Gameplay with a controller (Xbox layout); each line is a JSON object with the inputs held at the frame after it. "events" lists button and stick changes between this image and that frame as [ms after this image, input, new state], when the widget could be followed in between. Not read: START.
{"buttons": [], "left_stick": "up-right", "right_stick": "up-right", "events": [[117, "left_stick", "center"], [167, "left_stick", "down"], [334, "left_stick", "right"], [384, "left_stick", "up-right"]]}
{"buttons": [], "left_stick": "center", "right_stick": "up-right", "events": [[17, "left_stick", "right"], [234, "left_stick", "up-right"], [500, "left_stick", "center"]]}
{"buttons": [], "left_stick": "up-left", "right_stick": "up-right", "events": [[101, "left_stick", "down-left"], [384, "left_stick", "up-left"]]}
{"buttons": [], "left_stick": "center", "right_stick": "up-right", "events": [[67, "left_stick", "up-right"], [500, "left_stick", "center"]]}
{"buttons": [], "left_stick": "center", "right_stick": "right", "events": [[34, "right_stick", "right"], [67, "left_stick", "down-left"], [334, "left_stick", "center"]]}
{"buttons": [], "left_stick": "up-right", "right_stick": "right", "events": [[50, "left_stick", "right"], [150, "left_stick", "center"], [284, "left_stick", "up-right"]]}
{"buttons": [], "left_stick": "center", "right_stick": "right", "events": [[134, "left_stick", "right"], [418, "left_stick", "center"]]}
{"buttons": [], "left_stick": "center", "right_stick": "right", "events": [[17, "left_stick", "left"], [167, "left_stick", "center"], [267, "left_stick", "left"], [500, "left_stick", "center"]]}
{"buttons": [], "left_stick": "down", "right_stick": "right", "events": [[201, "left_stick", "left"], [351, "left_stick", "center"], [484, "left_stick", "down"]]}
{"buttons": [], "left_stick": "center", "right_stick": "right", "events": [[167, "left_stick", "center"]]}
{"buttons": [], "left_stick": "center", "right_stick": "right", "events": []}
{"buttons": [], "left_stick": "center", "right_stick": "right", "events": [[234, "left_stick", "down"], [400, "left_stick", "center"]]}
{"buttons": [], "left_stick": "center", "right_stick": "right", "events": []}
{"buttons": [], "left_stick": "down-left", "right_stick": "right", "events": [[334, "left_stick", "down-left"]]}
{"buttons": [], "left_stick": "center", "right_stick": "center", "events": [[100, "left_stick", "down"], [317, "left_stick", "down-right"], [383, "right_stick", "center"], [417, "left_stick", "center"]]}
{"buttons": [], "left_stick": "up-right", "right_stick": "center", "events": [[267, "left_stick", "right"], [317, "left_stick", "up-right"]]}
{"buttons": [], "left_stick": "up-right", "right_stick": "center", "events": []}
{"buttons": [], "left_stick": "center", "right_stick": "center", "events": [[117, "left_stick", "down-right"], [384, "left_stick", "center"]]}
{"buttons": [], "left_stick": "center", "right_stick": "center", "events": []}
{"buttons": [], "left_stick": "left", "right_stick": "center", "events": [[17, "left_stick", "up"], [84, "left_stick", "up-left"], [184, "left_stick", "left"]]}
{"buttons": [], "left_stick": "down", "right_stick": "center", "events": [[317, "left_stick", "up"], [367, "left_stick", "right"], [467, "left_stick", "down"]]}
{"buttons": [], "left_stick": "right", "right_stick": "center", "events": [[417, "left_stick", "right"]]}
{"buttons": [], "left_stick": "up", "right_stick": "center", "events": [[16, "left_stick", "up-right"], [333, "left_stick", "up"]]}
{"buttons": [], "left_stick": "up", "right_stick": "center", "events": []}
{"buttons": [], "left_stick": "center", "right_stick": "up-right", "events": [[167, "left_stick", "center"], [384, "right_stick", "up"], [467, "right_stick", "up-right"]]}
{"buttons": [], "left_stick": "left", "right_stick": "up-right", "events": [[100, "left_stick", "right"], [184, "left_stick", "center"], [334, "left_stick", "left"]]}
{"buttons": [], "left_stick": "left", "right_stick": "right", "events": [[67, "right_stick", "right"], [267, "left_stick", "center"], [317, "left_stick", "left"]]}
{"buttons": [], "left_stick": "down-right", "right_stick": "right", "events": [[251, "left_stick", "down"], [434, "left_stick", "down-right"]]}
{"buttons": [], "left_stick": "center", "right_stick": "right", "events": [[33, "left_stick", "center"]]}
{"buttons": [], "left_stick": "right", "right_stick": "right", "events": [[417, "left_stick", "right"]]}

◆ ◆ ◆ ◆ ◆

● **Assignment**: Everything in the listing should be written out exactly.

● **Response area**:
Gameplay with a controller (Xbox layout); each line is a JSON object with the inputs held at the frame after it. "events" lists button and stick changes between this image and that frame as [ms after this image, input, new state], when the widget could be followed in between. Not read: START.
{"buttons": [], "left_stick": "up-right", "right_stick": "up-right", "events": [[117, "left_stick", "center"], [167, "left_stick", "down"], [334, "left_stick", "right"], [384, "left_stick", "up-right"]]}
{"buttons": [], "left_stick": "center", "right_stick": "up-right", "events": [[17, "left_stick", "right"], [234, "left_stick", "up-right"], [500, "left_stick", "center"]]}
{"buttons": [], "left_stick": "up-left", "right_stick": "up-right", "events": [[101, "left_stick", "down-left"], [384, "left_stick", "up-left"]]}
{"buttons": [], "left_stick": "center", "right_stick": "up-right", "events": [[67, "left_stick", "up-right"], [500, "left_stick", "center"]]}
{"buttons": [], "left_stick": "center", "right_stick": "right", "events": [[34, "right_stick", "right"], [67, "left_stick", "down-left"], [334, "left_stick", "center"]]}
{"buttons": [], "left_stick": "up-right", "right_stick": "right", "events": [[50, "left_stick", "right"], [150, "left_stick", "center"], [284, "left_stick", "up-right"]]}
{"buttons": [], "left_stick": "center", "right_stick": "right", "events": [[134, "left_stick", "right"], [418, "left_stick", "center"]]}
{"buttons": [], "left_stick": "center", "right_stick": "right", "events": [[17, "left_stick", "left"], [167, "left_stick", "center"], [267, "left_stick", "left"], [500, "left_stick", "center"]]}
{"buttons": [], "left_stick": "down", "right_stick": "right", "events": [[201, "left_stick", "left"], [351, "left_stick", "center"], [484, "left_stick", "down"]]}
{"buttons": [], "left_stick": "center", "right_stick": "right", "events": [[167, "left_stick", "center"]]}
{"buttons": [], "left_stick": "center", "right_stick": "right", "events": []}
{"buttons": [], "left_stick": "center", "right_stick": "right", "events": [[234, "left_stick", "down"], [400, "left_stick", "center"]]}
{"buttons": [], "left_stick": "center", "right_stick": "right", "events": []}
{"buttons": [], "left_stick": "down-left", "right_stick": "right", "events": [[334, "left_stick", "down-left"]]}
{"buttons": [], "left_stick": "center", "right_stick": "center", "events": [[100, "left_stick", "down"], [317, "left_stick", "down-right"], [383, "right_stick", "center"], [417, "left_stick", "center"]]}
{"buttons": [], "left_stick": "up-right", "right_stick": "center", "events": [[267, "left_stick", "right"], [317, "left_stick", "up-right"]]}
{"buttons": [], "left_stick": "up-right", "right_stick": "center", "events": []}
{"buttons": [], "left_stick": "center", "right_stick": "center", "events": [[117, "left_stick", "down-right"], [384, "left_stick", "center"]]}
{"buttons": [], "left_stick": "center", "right_stick": "center", "events": []}
{"buttons": [], "left_stick": "left", "right_stick": "center", "events": [[17, "left_stick", "up"], [84, "left_stick", "up-left"], [184, "left_stick", "left"]]}
{"buttons": [], "left_stick": "down", "right_stick": "center", "events": [[317, "left_stick", "up"], [367, "left_stick", "right"], [467, "left_stick", "down"]]}
{"buttons": [], "left_stick": "right", "right_stick": "center", "events": [[417, "left_stick", "right"]]}
{"buttons": [], "left_stick": "up", "right_stick": "center", "events": [[16, "left_stick", "up-right"], [333, "left_stick", "up"]]}
{"buttons": [], "left_stick": "up", "right_stick": "center", "events": []}
{"buttons": [], "left_stick": "center", "right_stick": "up-right", "events": [[167, "left_stick", "center"], [384, "right_stick", "up"], [467, "right_stick", "up-right"]]}
{"buttons": [], "left_stick": "left", "right_stick": "up-right", "events": [[100, "left_stick", "right"], [184, "left_stick", "center"], [334, "left_stick", "left"]]}
{"buttons": [], "left_stick": "left", "right_stick": "right", "events": [[67, "right_stick", "right"], [267, "left_stick", "center"], [317, "left_stick", "left"]]}
{"buttons": [], "left_stick": "down-right", "right_stick": "right", "events": [[251, "left_stick", "down"], [434, "left_stick", "down-right"]]}
{"buttons": [], "left_stick": "center", "right_stick": "right", "events": [[33, "left_stick", "center"]]}
{"buttons": [], "left_stick": "right", "right_stick": "right", "events": [[417, "left_stick", "right"]]}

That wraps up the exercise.